Record excerpts Start Marker

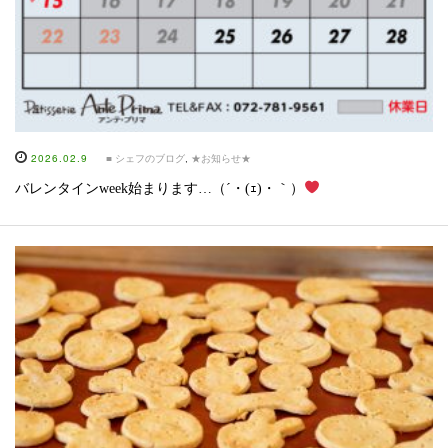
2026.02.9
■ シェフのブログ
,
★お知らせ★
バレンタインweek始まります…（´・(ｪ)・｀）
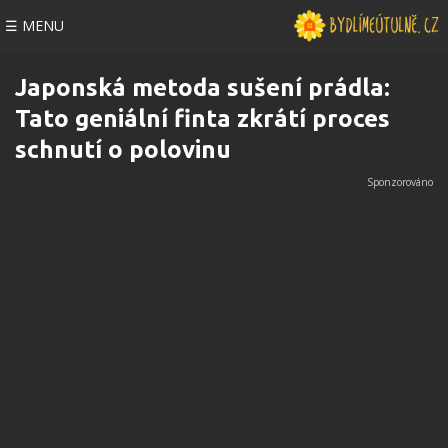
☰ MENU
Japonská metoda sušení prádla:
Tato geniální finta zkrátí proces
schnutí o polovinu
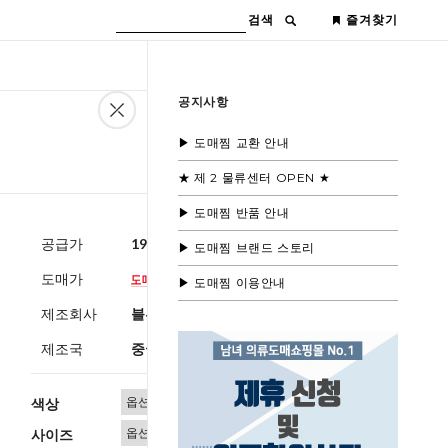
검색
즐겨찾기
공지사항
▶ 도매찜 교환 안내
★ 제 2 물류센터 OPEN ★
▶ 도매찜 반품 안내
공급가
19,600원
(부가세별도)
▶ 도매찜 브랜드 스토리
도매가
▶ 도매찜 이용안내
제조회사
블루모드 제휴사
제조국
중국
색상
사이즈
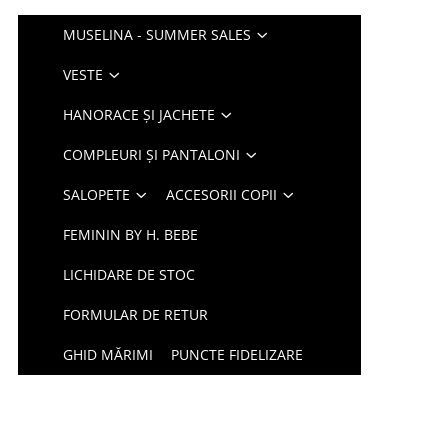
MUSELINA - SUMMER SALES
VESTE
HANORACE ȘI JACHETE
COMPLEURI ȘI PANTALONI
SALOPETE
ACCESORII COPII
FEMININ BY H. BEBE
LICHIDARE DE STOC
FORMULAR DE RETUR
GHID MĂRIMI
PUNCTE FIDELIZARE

Record excerpts End Marker
Record excerpts Start Marker

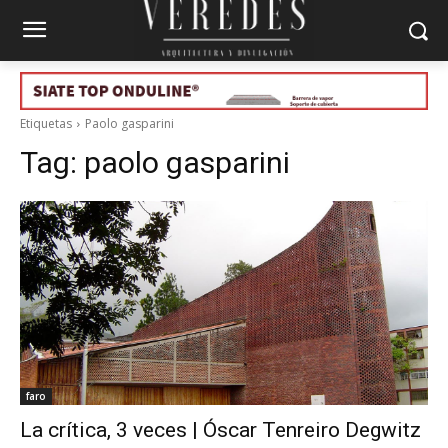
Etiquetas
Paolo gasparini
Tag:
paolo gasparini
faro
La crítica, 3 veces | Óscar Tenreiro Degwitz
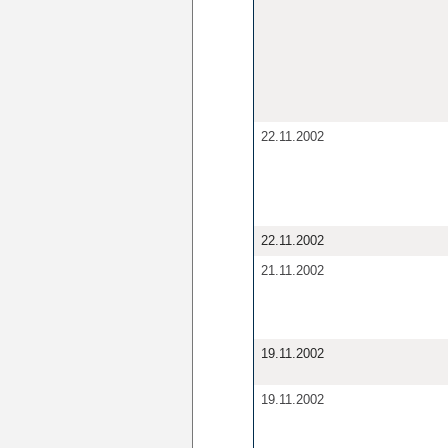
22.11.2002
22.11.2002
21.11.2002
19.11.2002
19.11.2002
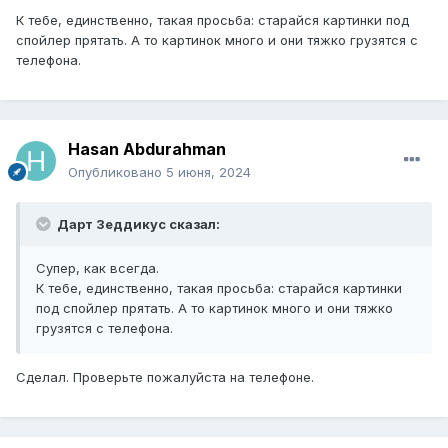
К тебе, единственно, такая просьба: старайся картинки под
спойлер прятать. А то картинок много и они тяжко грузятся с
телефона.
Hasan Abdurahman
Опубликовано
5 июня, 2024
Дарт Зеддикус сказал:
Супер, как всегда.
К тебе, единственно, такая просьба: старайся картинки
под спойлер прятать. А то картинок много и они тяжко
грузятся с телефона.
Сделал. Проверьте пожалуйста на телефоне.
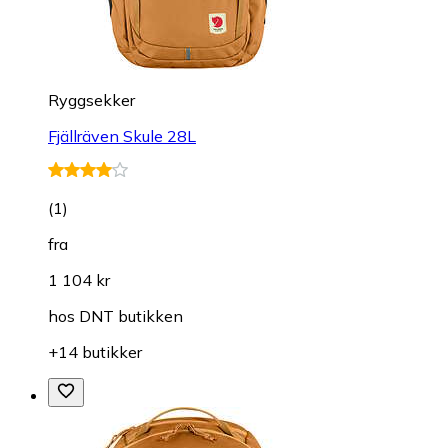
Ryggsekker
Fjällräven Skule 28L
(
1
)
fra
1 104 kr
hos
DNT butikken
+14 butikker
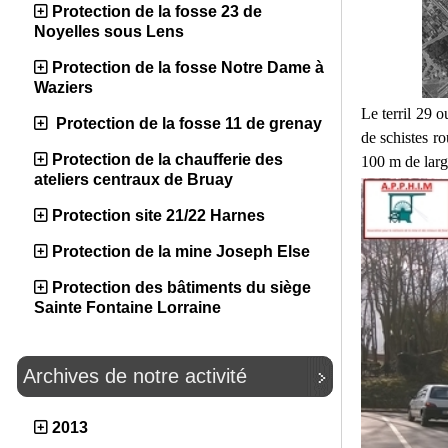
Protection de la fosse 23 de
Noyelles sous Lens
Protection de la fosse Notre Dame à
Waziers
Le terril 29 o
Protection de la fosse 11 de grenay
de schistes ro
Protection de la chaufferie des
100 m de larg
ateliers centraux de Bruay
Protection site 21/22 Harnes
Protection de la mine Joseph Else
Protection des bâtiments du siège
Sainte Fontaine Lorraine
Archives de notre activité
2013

Record excerpts End Marker
Record excerpts Start Marker

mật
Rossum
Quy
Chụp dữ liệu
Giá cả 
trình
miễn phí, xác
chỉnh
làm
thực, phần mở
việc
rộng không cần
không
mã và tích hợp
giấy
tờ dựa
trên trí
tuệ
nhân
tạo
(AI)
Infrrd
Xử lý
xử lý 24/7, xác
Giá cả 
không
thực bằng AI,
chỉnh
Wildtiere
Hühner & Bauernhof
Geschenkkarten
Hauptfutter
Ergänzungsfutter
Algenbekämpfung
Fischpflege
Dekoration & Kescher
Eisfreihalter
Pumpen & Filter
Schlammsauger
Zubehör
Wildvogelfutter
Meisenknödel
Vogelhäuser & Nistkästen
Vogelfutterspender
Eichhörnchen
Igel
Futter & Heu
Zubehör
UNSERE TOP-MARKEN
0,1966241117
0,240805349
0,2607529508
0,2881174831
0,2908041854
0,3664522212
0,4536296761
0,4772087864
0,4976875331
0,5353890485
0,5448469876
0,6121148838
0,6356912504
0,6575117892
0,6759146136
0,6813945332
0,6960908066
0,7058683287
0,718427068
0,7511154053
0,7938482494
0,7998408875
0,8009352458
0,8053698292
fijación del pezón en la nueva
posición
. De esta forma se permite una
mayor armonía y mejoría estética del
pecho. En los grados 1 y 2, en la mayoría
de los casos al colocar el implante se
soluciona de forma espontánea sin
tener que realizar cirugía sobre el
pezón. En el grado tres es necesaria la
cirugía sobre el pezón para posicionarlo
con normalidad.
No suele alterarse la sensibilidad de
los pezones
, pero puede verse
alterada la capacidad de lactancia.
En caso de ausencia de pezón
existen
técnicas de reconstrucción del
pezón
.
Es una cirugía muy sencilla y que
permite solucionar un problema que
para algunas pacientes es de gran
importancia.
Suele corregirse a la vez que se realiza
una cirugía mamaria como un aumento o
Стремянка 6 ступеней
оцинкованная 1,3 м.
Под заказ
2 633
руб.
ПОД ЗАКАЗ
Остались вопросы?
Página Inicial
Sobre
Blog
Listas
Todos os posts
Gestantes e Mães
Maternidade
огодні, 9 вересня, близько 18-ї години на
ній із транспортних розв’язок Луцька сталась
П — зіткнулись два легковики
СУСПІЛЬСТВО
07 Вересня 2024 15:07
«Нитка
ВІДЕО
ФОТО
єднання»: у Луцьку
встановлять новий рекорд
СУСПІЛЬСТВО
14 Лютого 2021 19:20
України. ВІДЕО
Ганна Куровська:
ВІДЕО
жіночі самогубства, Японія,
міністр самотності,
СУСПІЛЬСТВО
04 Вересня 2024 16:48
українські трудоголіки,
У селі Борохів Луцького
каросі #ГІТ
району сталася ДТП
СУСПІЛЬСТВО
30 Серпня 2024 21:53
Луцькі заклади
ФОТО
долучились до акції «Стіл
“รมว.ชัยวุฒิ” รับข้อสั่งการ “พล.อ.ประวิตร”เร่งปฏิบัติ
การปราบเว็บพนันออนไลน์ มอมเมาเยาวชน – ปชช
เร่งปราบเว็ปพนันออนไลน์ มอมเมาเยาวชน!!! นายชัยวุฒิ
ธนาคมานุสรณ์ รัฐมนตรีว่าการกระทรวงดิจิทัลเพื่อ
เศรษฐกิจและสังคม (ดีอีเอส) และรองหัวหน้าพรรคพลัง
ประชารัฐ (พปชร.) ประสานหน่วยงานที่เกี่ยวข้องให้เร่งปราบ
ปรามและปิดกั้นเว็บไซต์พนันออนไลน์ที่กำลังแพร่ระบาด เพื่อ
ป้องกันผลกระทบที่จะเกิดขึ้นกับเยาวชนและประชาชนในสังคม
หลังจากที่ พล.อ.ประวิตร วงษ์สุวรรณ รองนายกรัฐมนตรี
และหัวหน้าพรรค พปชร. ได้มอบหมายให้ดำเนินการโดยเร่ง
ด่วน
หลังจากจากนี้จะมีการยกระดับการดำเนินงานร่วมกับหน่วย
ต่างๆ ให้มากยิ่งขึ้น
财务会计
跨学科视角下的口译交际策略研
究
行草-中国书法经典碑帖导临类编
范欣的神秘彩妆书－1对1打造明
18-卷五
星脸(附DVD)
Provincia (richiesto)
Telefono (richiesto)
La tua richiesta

Record excerpts End Marker

Task: Read through the data and copy every line where "richiesto" shows up.

Output for this exercise:
Provincia (richiesto)
Telefono (richiesto)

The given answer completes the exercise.